Friday, February 1, 2008

Whatever Happened to Version Numbers?

Used to be, when you released software, you did so in major and minor versions, and sometimes patch releases: 8.0, 8.1, 8.1.1. These are the version numbers I grew up with.

These days, it's all over the map. Windows "XP" "Service Pack 2". Java SE "6 Update 4". And let's not even talk about Java 2, Standard Edition, 1.4, Update 1. OS X 10.5

Was the old system so bad? Is there some reason that Java can't be Java SE 6.4, or, if there's an undesired implication of changed functionality, Java SE 6.0.4?

I wonder, have we done this to ourselves in some way, or is there some kind of regulation of which this is the unintended consequence? Has SAS70 compliance scared corporations into ignoring the old versioning approaches because they have become burdened with regulatory issues?

Or is this simply a case of marketing gone wrong?

When Microsoft gets bored of trying to acquire Yahoo and goes back to contemplating how to get away from Windows Vista, I'd like to make this suggestion: Windows 10.0.

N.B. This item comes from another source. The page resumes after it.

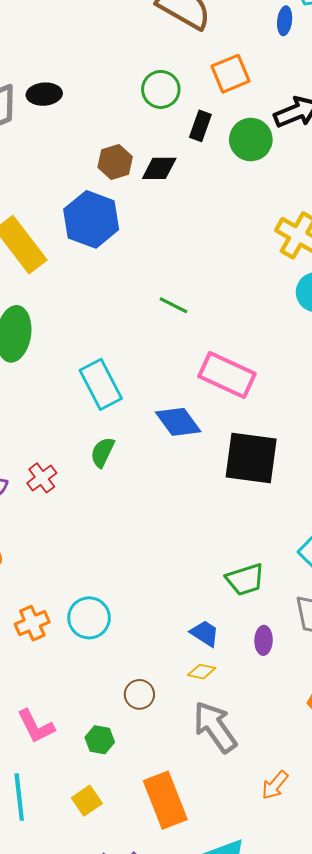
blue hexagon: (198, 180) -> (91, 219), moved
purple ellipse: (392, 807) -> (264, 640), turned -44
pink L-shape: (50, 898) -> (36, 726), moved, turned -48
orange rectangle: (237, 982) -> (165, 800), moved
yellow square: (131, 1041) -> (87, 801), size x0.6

After all, Windows 3.1 was followed by Windows 95 (Windows 4), Windows 98 (Windows 5), Windows 2000 (Windows 6), Windows ME (Windows 7), Windows XP (Windows 8) and Windows Vista (Windows 9). I know things get complicated if you look at Windows NT 3.5/4.0 and Windows 2003, so I'll leave those out for the sake of simplicity.

Besides, Apple seems to think that 10 is a good number. I'm looking forward to OS X 10.12, Sabertooth.